▶ What you will do:
a) According to the passage on UV curable coating powders, why is charging carbon dioxide to the extruder particularly desirable for powders with crystalline resins? Answer in one to three sentences.
b) Answer these questions from the passage on UV curable coating powders:
(i) What is the typical average particle size of the powders?
(ii) Before this invention, what kind of coatings could be made with UV curable powders?
(iii) After the coater selects a gloss level, what controls which type of coating is produced?
c) Continue the passage on UV curable coating powders, starting after its final sentence.

▶ Supplied passage:
[BEGIN]

The UV curable coating powders employed in this invention are produced in the usual manner. The components are dry blended together, and then melt blended in an extruder with heating above the melting point of the resin. The extruded composition is rapidly cooled and broken into chips, and then ground with cooling, and, as necessary, the particulates are sorted according to size. Average particle size is typically between about 20-60 microns. Gaseous or supercritical carbon dioxide may be charged to the extruder to lower extrusion temperatures. This is particularly desirable with powders containing crystalline resins. These resins tend to experience drastic reductions in viscosity above their melting point, which, in turn, undesirably reduces the amount of shearing and mixing action occurring in the extruder.
Once the UV curable powders containing the crystalline resins are produced, they are ready for application onto a substrate to be coated.
A unique aspect of this invention is that the coater is given a choice to make either high gloss or low gloss coatings from the aforesaid powders depending on the processing steps employed during the coating operation. Although the aforesaid powders are formulated to generate low gloss coatings, they also have the ability to form high gloss coatings, depending on the processing. Thus, the same UV curable powders can now be used to generate either a high or low gloss finish depending on aesthetic preference. Prior to this invention, only high gloss coatings could be made with UV curable powders. Never before has the coater been able to choose between the two with UV curable powders.
Accordingly, at start-up of the UV coating operation, the coater must determine whether a high gloss or low gloss coating is desired and make the appropriate selection. Once the selection is made, the processing steps employed after heat fusion control which type of coating will be made, as will be explained below. It should be understood gloss determination and selection may come at any point along the coating operation before curing.

[END]

▶ Supplied material:
[BEGIN]

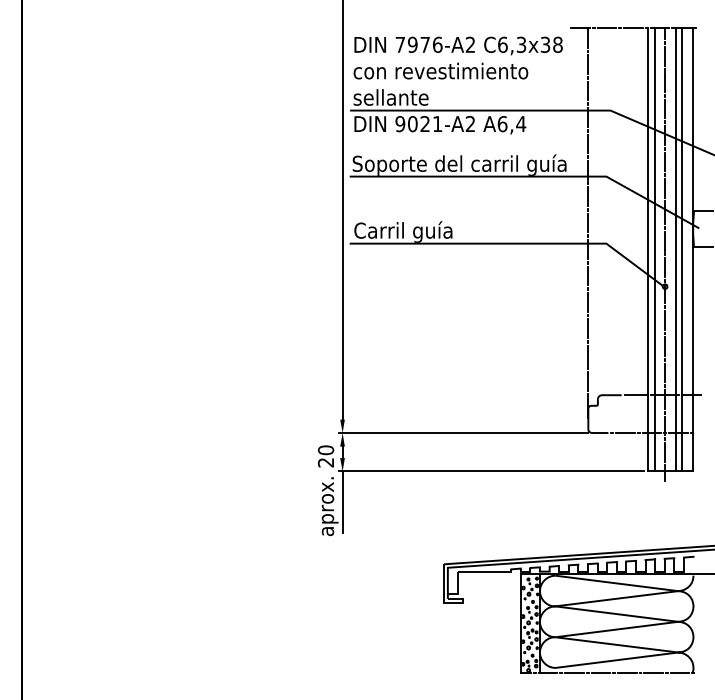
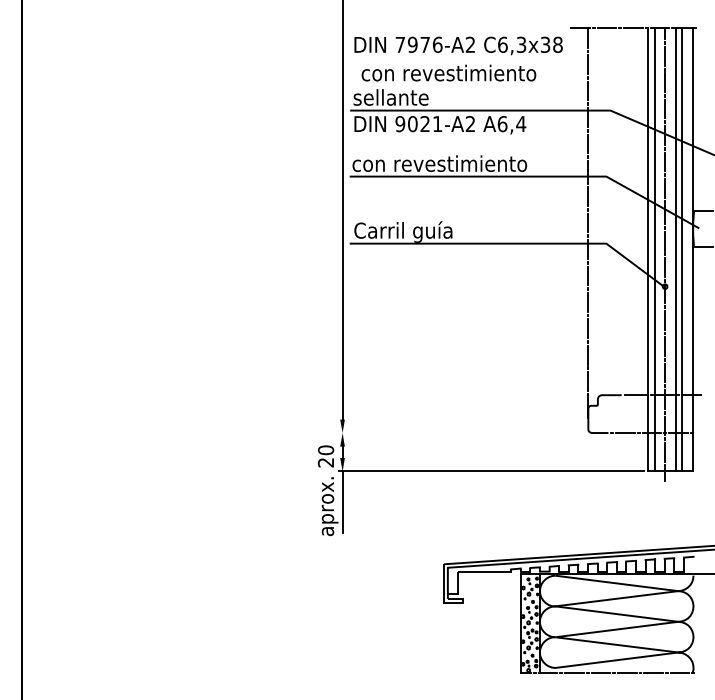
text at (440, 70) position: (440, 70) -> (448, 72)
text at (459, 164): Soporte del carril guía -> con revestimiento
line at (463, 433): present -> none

[END]

▶ Answer set:
a) Above their melting point, crystalline resins undergo drastic reductions in viscosity, which reduces the shearing and mixing action in the extruder. Gaseous or supercritical carbon dioxide lowers extrusion temperatures, which counters this problem.

b)
(i) Between about 20 and 60 microns.
(ii) Only high gloss coatings.
(iii) The processing steps used after heat fusion.

c)
The UV curable powders are then applied in the usual fashion, e.g., electrostatically, to a substrate to be coated. Usually electrostatic spray booths are employed which house banks of corona discharge or triboelectric spray guns and recirculators for recycling over sprayed powders back into the powder feed.
Next, the powders are exposed to sufficient heat to fuse (i.e., melt) and flow out the powders into a continuous, smooth, molten film. The substrate may be heated at the time of application (pre-heated) and/or subsequently (post-heated) to effect heat fusion and film formation. Heating is performed in infrared, convection ovens, or a combination of both. When coating heat sensitive substrates, such as wood articles, pre-heat and post-heat steps are normally employed to enable faster melt and flow out. With plastic articles, only a post-heat step is usually performed to limit heat exposure and avoid plastic deformation.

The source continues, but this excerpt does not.